Mississippi regulators want utilities to do more to hire companies based in the state, proposing an administrative rule that would require regulated private utilities to keep lists of interested companies and notify them of contracting opportunities.
The Public Service Commission voted 3-0 Thursday to seek public comment on the “Hire Mississippi” rule. Though it would encourage utilities to consider Mississippi firms, it would not require them to set aside any work for in-state companies.
Public Service Commission Chairman Brandon Presley, a Democrat representing the state’s northern district, says he believes more Mississippi companies could provide services, if they were aware of opportunities.
“It just makes me sick seeing trucks with Oklahoma tags trimming trees in Mississippi,” Presley said. “There’s a lot of companies in Mississippi that can trim trees and clear rights of way.”
The rule would apply to electrical utilities Entergy Corp. and Mississippi Power Co., private natural gas providers including Atmos Energy Corp. and CenterPoint Energy, and a number of small telephone companies. Companies would have to send out notice of every contract worth more than $200,000 to their list, advertise opportunities in newspapers and issue lists of possible subcontractors when they award large contracts. In-state companies who unsuccessfully bid on a contract would get at least a general explanation of why their bid was rejected.
Presley said he didn’t know of any other utility regulatory body with such a rule.
Entergy Corp. and Mississippi Power both said they support the plan, which commissioners discussed in an earlier work session and then modified.

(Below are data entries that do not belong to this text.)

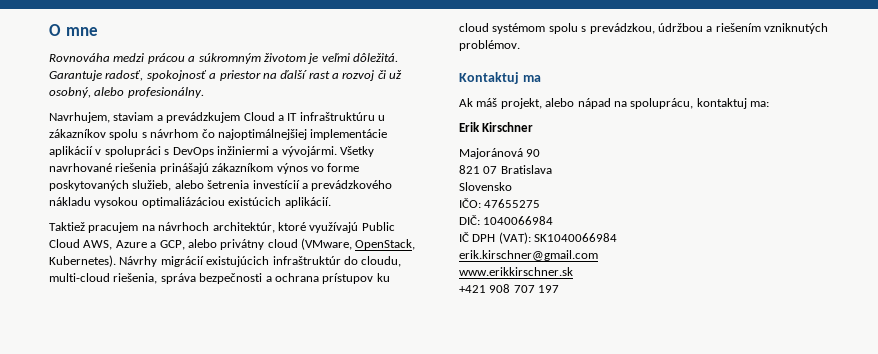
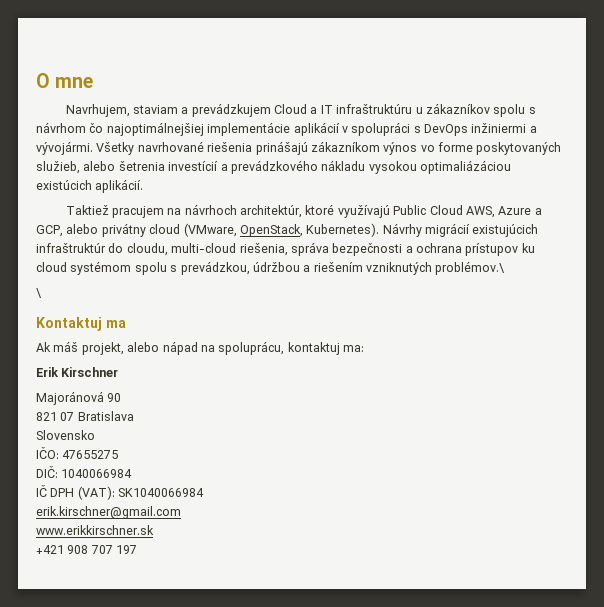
[49,53,398,64] [49,70,403,81] [49,87,204,98] // Rovnováha medzi prácou a súkromným životom je veľmi dôležitá. Garantuje radosť, spokojnosť a priestor na ďalší rast a rozvoj či už osobný, alebo profesionálny. -> (94, 82) none
[459,40,520,51] problémov. -> [435,261,506,275] [36,288,42,298] problémov.\ // \

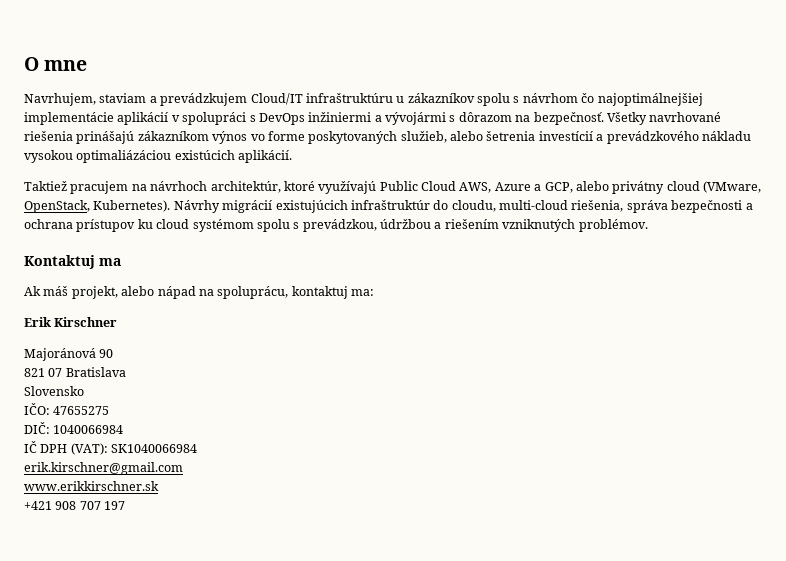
[274,104,333,114] Cloud a IT -> [250,93,303,105] Cloud/IT
[36,141,93,155] vývojármi. -> [385,112,604,125] vývojármi s dôrazom na bezpečnosť.
[435,261,506,275] [36,288,42,298] problémov.\ // \ -> [578,219,648,232] problémov.

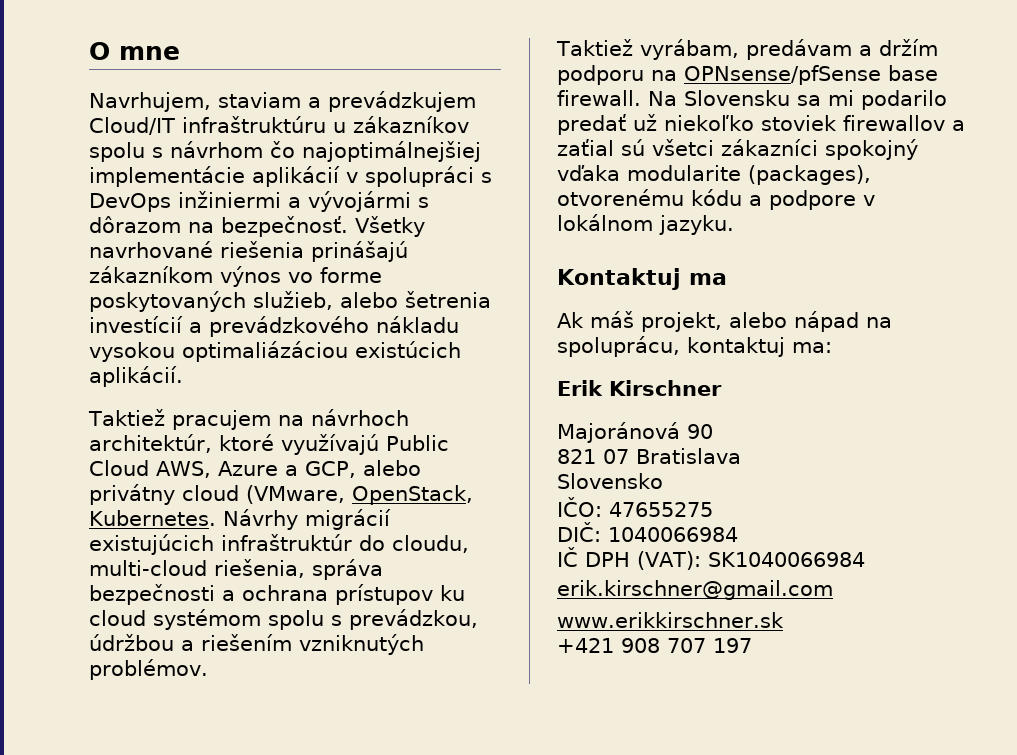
[93,200,171,212] Kubernetes). -> [89,510,216,526] Kubernetes.
(648, 225) none -> [556,39,938,60] [557,65,938,85] [557,90,947,110] [557,114,965,135] [557,139,918,160] [557,165,871,185] [557,189,875,210] [557,214,734,235] // Taktiež vyrábam, predávam a držím podporu na OPNsense/pfSense base firewall. Na Slovensku sa mi podarilo predať už niekoľko stoviek firewallov a zaťial sú všetci zákazníci spokojný vďaka modularite (packages), otvorenému kódu a podpore v lokálnom jazyku.

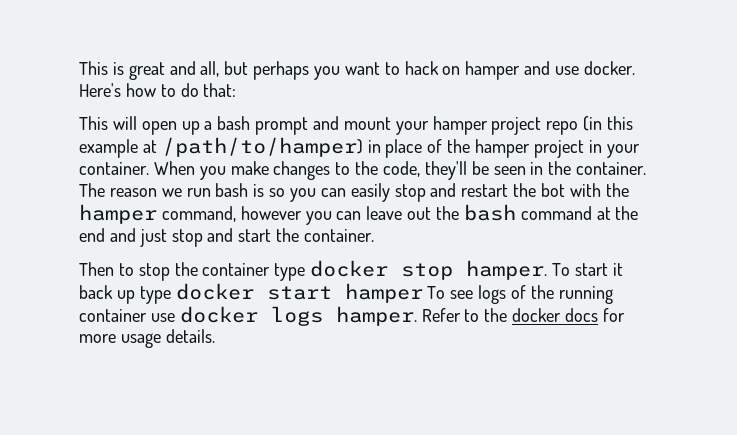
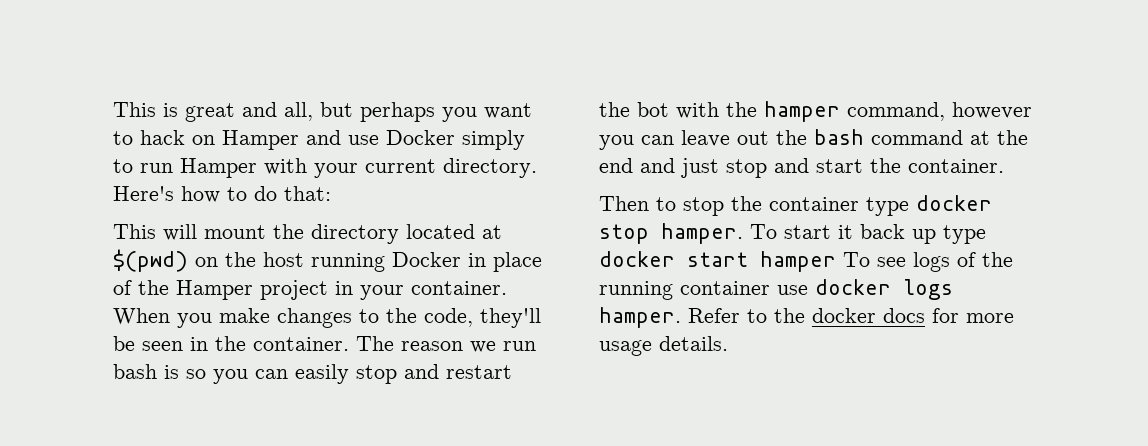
[465,61,521,80] hamper -> [222,130,299,150] Hamper
[583,61,635,75] docker. -> [386,130,525,150] [113,158,537,178] Docker simply to run Hamper with your current directory.
[141,116,634,135] [79,137,363,158] open up a bash prompt and mount your hamper project repo (in this example at /path/to/hamper) -> [204,224,502,244] [113,249,461,272] mount the directory located at $(pwd) on the host running Docker
[475,139,531,158] hamper -> [176,280,253,300] Hamper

“We currently do a lot in this area,” wrote Mara Hartmann, a spokeswoman for New Orleans-based Entergy, in an email. “We maintain a list of available vendors, do quite a lot of outreach, publish notices, etc. to reach Mississippi vendors, and we’re looking forward to working with the commission on expanding our effort and identifying new ways to reach these local resources.”
Mississippi Power spokesman Jeff Shepard said the subsidiary of Atlanta-based Southern Co. has used more than 570 Mississippi companies during the construction of its $7 billion-plus power plant in Kemper County.
Presley said the commission would issue an economic impact report as part of the rule-making process. The commission must vote again on the rule after taking comments.